▸ **YOUR OBJECTIVE**
Please give back every entry in full, word for word, but none of the pictures.

(Page images and extracted text)
☆ ☆ ☆

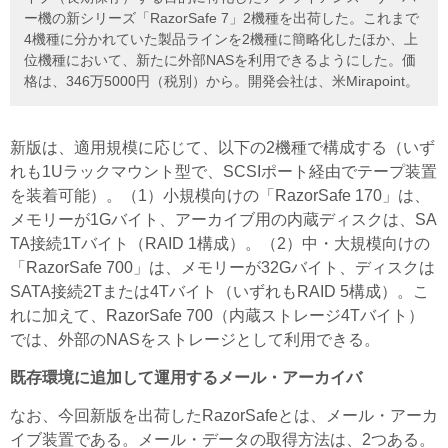
ー機の新シリーズ「RazorSafe 7」2機種を出荷した。これまで
4機種に分かれていた製品ラインを2機種に簡略化したほか、上
位機種において、新たに外部NASを利用できるようにした。価
格は、346万5000円（税別）から。開発会社は、米Mirapoint。
新版は、適用規模に応じて、以下の2機種で構成する（いず
れも1Uラックマウント型で、SCSIポート経由でテープ装置
を装着可能）。（1）小規模向けの「RazorSafe 170」は、
メモリーが1Gバイト、アーカイブ用の内蔵ディスクは、SA
TA接続1Tバイト（RAID 1構成）。（2）中・大規模向けの
「RazorSafe 700」は、メモリーが32Gバイト、ディスクは
SATA接続2Tまたは4Tバイト（いずれもRAID 5構成）。こ
れに加えて、RazorSafe 700（内蔵ストレージ4Tバイト）
では、外部のNASをストレージとして利用できる。
既存環境に追加して運用するメール・アーカイバ
なお、今回新版を出荷したRazorSafeとは、メール・アーカ
イブ装置である。メール・データの取得方法は、2つある。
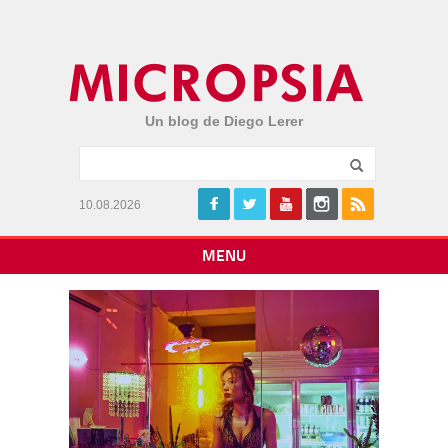
Un blog de Diego Lerer
10.08.2026
MENU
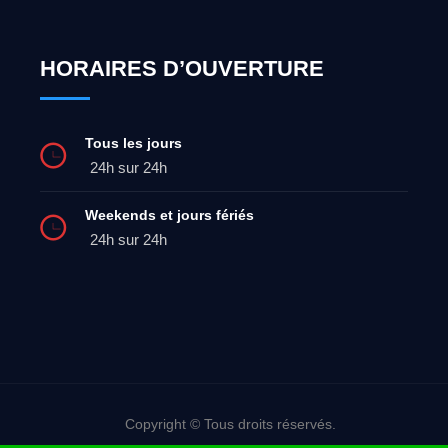
HORAIRES D’OUVERTURE
Tous les jours
24h sur 24h
Weekends et jours fériés
24h sur 24h
Copyright © Tous droits réservés.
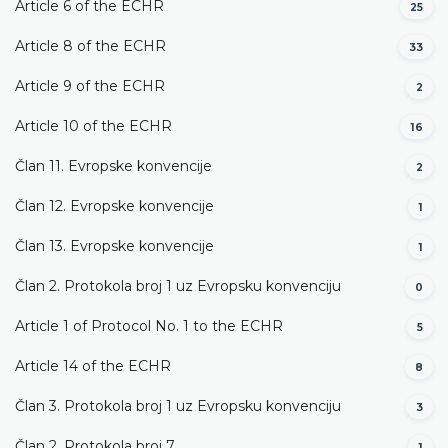
Article 6 of the ECHR
25
Article 8 of the ECHR
33
Article 9 of the ECHR
2
Article 10 of the ECHR
16
Član 11. Evropske konvencije
2
Član 12. Evropske konvencije
1
Član 13. Evropske konvencije
1
Član 2. Protokola broj 1 uz Evropsku konvenciju
0
Article 1 of Protocol No. 1 to the ECHR
5
Article 14 of the ECHR
8
Član 3. Protokola broj 1 uz Evropsku konvenciju
3
Član 2. Protokola broj 7
1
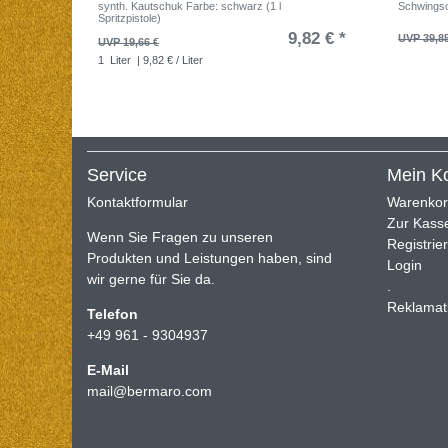
synth. Kautschuk Farbe: schwarz (1 l
Schwingsc
Spritzpistole)
9,82 € *
UVP 39,8
UVP 19,66 €
1
Liter
| 9,82 € / Liter
Service
Mein K
Kontaktformular
Warenko
Zur Kass
Wenn Sie Fragen zu unseren
Registrie
Produkten und Leistungen haben, sind
Login
wir gerne für Sie da.
.
Reklamat
Telefon
+49 961 - 9304937
E-Mail
mail@bermaro.com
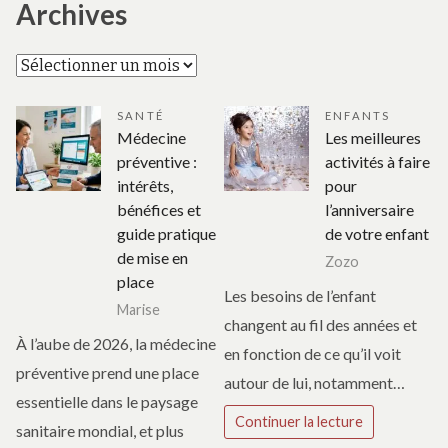
Archives
Archives
SANTÉ
ENFANTS
Médecine
Les meilleures
préventive :
activités à faire
intérêts,
pour
bénéfices et
l’anniversaire
guide pratique
de votre enfant
de mise en
Zozo
place
Les besoins de l’enfant
Marise
changent au fil des années et
À l’aube de 2026, la médecine
en fonction de ce qu’il voit
préventive prend une place
autour de lui, notamment…
essentielle dans le paysage
Continuer la lecture
sanitaire mondial, et plus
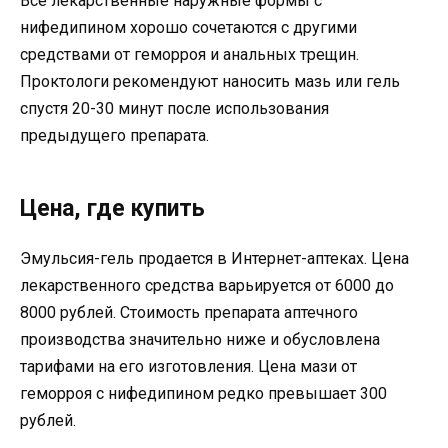
Все лекарственные наружные формы с
нифедипином хорошо сочетаются с другими
средствами от геморроя и анальных трещин.
Проктологи рекомендуют наносить мазь или гель
спустя 20-30 минут после использования
предыдущего препарата.
Цена, где купить
Эмульсия-гель продается в Интернет-аптеках. Цена
лекарственного средства варьируется от 6000 до
8000 рублей. Стоимость препарата аптечного
производства значительно ниже и обусловлена
тарифами на его изготовления. Цена мази от
геморроя с нифедипином редко превышает 300
рублей.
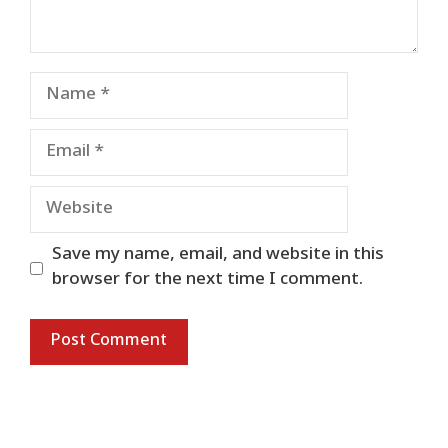
Name
Email
Website
Save my name, email, and website in this
browser for the next time I comment.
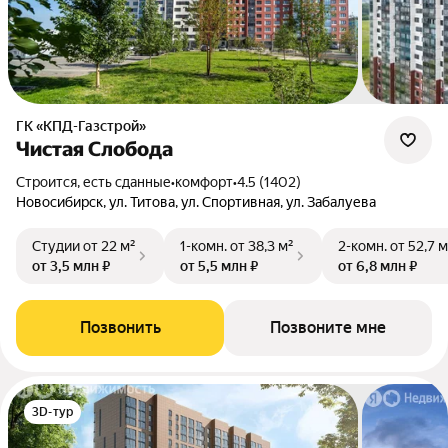
ГК «КПД-Газстрой»
Чистая Слобода
Строится, есть сданные
•
комфорт
•
4.5 (1402)
Новосибирск, ул. Титова, ул. Спортивная, ул. Забалуева
Студии
от 22 м²
1-комн.
от 38,3 м²
2-комн.
от 52,7 м
от 3,5 млн ₽
от 5,5 млн ₽
от 6,8 млн ₽
Позвонить
Позвоните мне
3D-тур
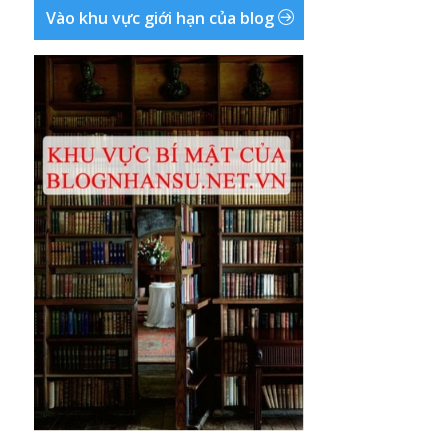
Vào khu vực giới hạn của blog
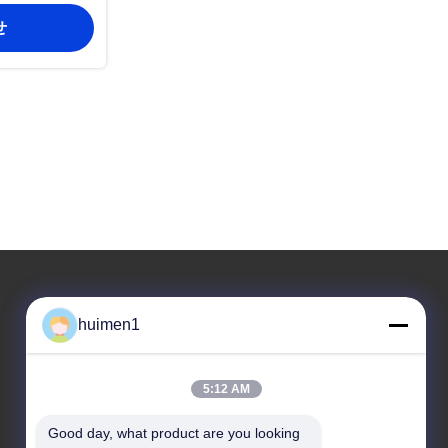
ー充電と電気
せ
。
huimen1
住所
住所
5:12 AM
1-3号 シュイニウプ通り 永興村 バイユン地区 広州
市 広東省 中国
Good day, what product are you looking 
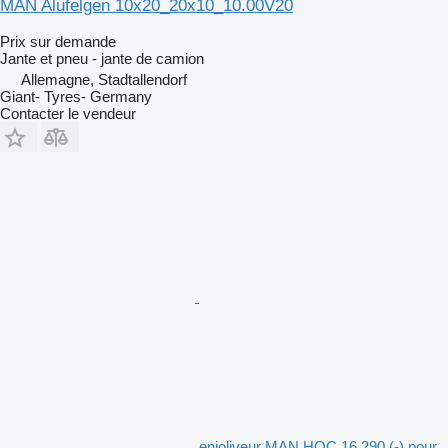
MAN Alufelgen 10x20_20x10_10.00V20
Prix sur demande
Jante et pneu - jante de camion
Allemagne, Stadtallendorf
Giant- Tyres- Germany
Contacter le vendeur
enjoliveur MAN HOC 16.290 (-) pour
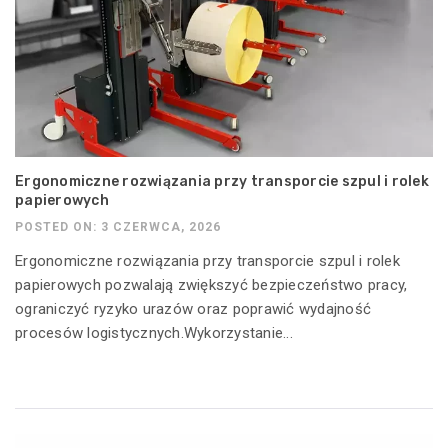
Ergonomiczne rozwiązania przy transporcie szpul i rolek
papierowych
POSTED ON: 3 CZERWCA, 2026
Ergonomiczne rozwiązania przy transporcie szpul i rolek
papierowych pozwalają zwiększyć bezpieczeństwo pracy,
ograniczyć ryzyko urazów oraz poprawić wydajność
procesów logistycznych.Wykorzystanie...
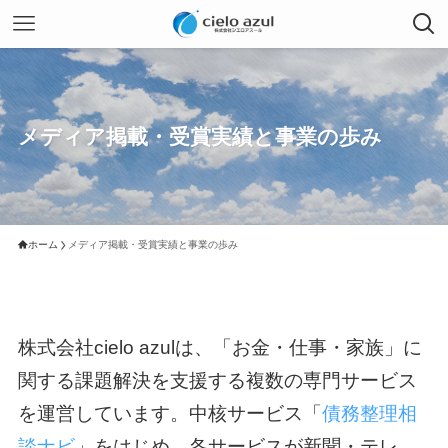
メディア掲載・受賞実績と事業の歩み
ホーム
メディア掲載・受賞実績と事業の歩み
株式会社cielo azulは、「お金・仕事・家族」に
関する課題解決を支援する複数の専門サービス
を運営しています。中核サービス「
債務整理相
談ナビ
」をはじめ、各サービスが新聞・テレ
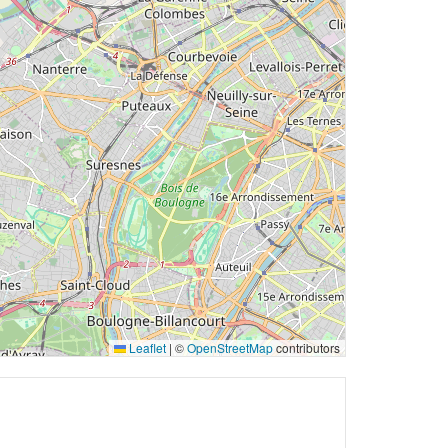
Leaflet
|
©
OpenStreetMap
contributors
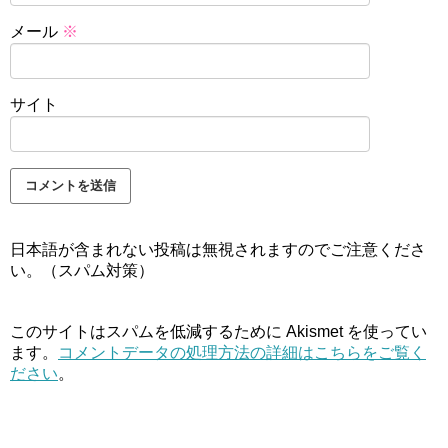
メール
※
サイト
日本語が含まれない投稿は無視されますのでご注意くださ
い。（スパム対策）
このサイトはスパムを低減するために Akismet を使ってい
ます。
コメントデータの処理方法の詳細はこちらをご覧く
ださい
。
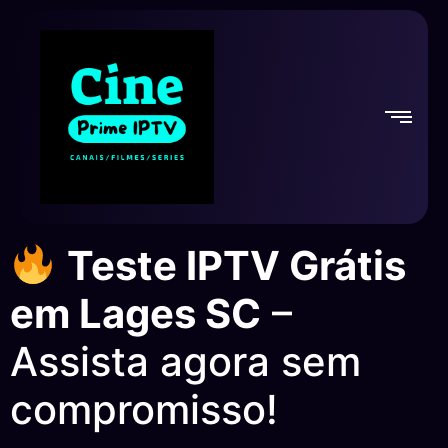
Teste IPTV Grátis
em Lages SC
–
Assista agora sem
compromisso!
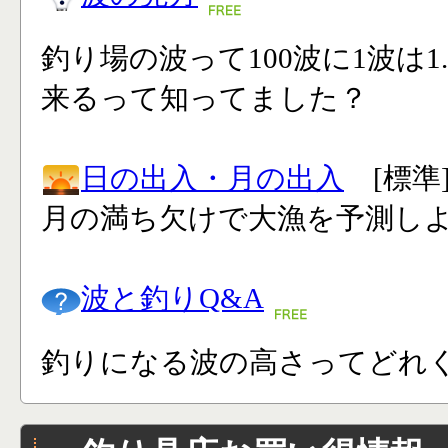
釣り場の波って100波に1波は1
来るって知ってました？
日の出入・月の出入
[標準
月の満ち欠けで大漁を予測し
波と釣りQ&A
釣りになる波の高さってどれく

☆ ☆ ☆

▸ **EXERCISE RESPONSE**
ー機の新シリーズ「RazorSafe 7」2機種を出荷した。これまで
4機種に分かれていた製品ラインを2機種に簡略化したほか、上
位機種において、新たに外部NASを利用できるようにした。価
格は、346万5000円（税別）から。開発会社は、米Mirapoint。
新版は、適用規模に応じて、以下の2機種で構成する（いず
れも1Uラックマウント型で、SCSIポート経由でテープ装置
を装着可能）。（1）小規模向けの「RazorSafe 170」は、
メモリーが1Gバイト、アーカイブ用の内蔵ディスクは、SA
TA接続1Tバイト（RAID 1構成）。（2）中・大規模向けの
「RazorSafe 700」は、メモリーが32Gバイト、ディスクは
SATA接続2Tまたは4Tバイト（いずれもRAID 5構成）。こ
れに加えて、RazorSafe 700（内蔵ストレージ4Tバイト）
では、外部のNASをストレージとして利用できる。
既存環境に追加して運用するメール・アーカイバ
なお、今回新版を出荷したRazorSafeとは、メール・アーカ
イブ装置である。メール・データの取得方法は、2つある。
Un blog de Diego Lerer
10.08.2026
MENU
HORAIRES D’OUVERTURE
Tous les jours
24h sur 24h
Weekends et jours fériés
24h sur 24h
Copyright © Tous droits réservés.
Article 6 of the ECHR
25
Article 8 of the ECHR
33
Article 9 of the ECHR
2
Article 10 of the ECHR
16
Član 11. Evropske konvencije
2
Član 12. Evropske konvencije
1
Član 13. Evropske konvencije
1
Član 2. Protokola broj 1 uz Evropsku konvenciju
0
Article 1 of Protocol No. 1 to the ECHR
5
Article 14 of the ECHR
8
Član 3. Protokola broj 1 uz Evropsku konvenciju
3
Član 2. Protokola broj 7
1
synth. Kautschuk Farbe: schwarz (1 l
Schwingsc
Spritzpistole)
9,82 € *
UVP 39,8
UVP 19,66 €
1
Liter
| 9,82 € / Liter
Service
Mein K
Kontaktformular
Warenko
Zur Kass
Wenn Sie Fragen zu unseren
Registrie
Produkten und Leistungen haben, sind
Login
wir gerne für Sie da.
.
Reklamat
Telefon
+49 961 - 9304937
E-Mail
mail@bermaro.com
Archives
Archives
SANTÉ
ENFANTS
Médecine
Les meilleures
préventive :
activités à faire
intérêts,
pour
bénéfices et
l’anniversaire
guide pratique
de votre enfant
de mise en
Zozo
place
Les besoins de l’enfant
Marise
changent au fil des années et
À l’aube de 2026, la médecine
en fonction de ce qu’il voit
préventive prend une place
autour de lui, notamment…
essentielle dans le paysage
Continuer la lecture
sanitaire mondial, et plus
Все лекарственные наружные формы с
нифедипином хорошо сочетаются с другими
средствами от геморроя и анальных трещин.
Проктологи рекомендуют наносить мазь или гель
спустя 20-30 минут после использования
предыдущего препарата.
Цена, где купить
Эмульсия-гель продается в Интернет-аптеках. Цена
лекарственного средства варьируется от 6000 до
8000 рублей. Стоимость препарата аптечного
производства значительно ниже и обусловлена
тарифами на его изготовления. Цена мази от
геморроя с нифедипином редко превышает 300
рублей.
Name
Email
Website
Save my name, email, and website in this
browser for the next time I comment.
ГК «КПД-Газстрой»
Чистая Слобода
Строится, есть сданные
•
комфорт
•
4.5 (1402)
Новосибирск, ул. Титова, ул. Спортивная, ул. Забалуева
Студии
от 22 м²
1-комн.
от 38,3 м²
2-комн.
от 52,7 м
от 3,5 млн ₽
от 5,5 млн ₽
от 6,8 млн ₽
Позвонить
Позвоните мне
3D-тур
Vào khu vực giới hạn của blog
ー充電と電気
せ
。
huimen1
住所
住所
5:12 AM
1-3号 シュイニウプ通り 永興村 バイユン地区 広州
市 広東省 中国
Good day, what product are you looking 
MAN Alufelgen 10x20_20x10_10.00V20
Prix sur demande
Jante et pneu - jante de camion
Allemagne, Stadtallendorf
Giant- Tyres- Germany
Contacter le vendeur
enjoliveur MAN HOC 16.290 (-) pour
Ergonomiczne rozwiązania przy transporcie szpul i rolek
papierowych
POSTED ON: 3 CZERWCA, 2026
Ergonomiczne rozwiązania przy transporcie szpul i rolek
papierowych pozwalają zwiększyć bezpieczeństwo pracy,
ograniczyć ryzyko urazów oraz poprawić wydajność
procesów logistycznych.Wykorzystanie...
メディア掲載・受賞実績と事業の歩み
ホーム
メディア掲載・受賞実績と事業の歩み
株式会社cielo azulは、「お金・仕事・家族」に
関する課題解決を支援する複数の専門サービス
を運営しています。中核サービス「
債務整理相
談ナビ
」をはじめ、各サービスが新聞・テレ
Leaflet
|
©
OpenStreetMap
contributors
メール
※
サイト
日本語が含まれない投稿は無視されますのでご注意くださ
い。（スパム対策）
このサイトはスパムを低減するために Akismet を使ってい
ます。
コメントデータの処理方法の詳細はこちらをご覧く
ださい
。
Teste IPTV Grátis
em Lages SC
–
Assista agora sem
compromisso!
釣り場の波って100波に1波は1
来るって知ってました？
日の出入・月の出入
[標準
月の満ち欠けで大漁を予測し
波と釣りQ&A
釣りになる波の高さってどれく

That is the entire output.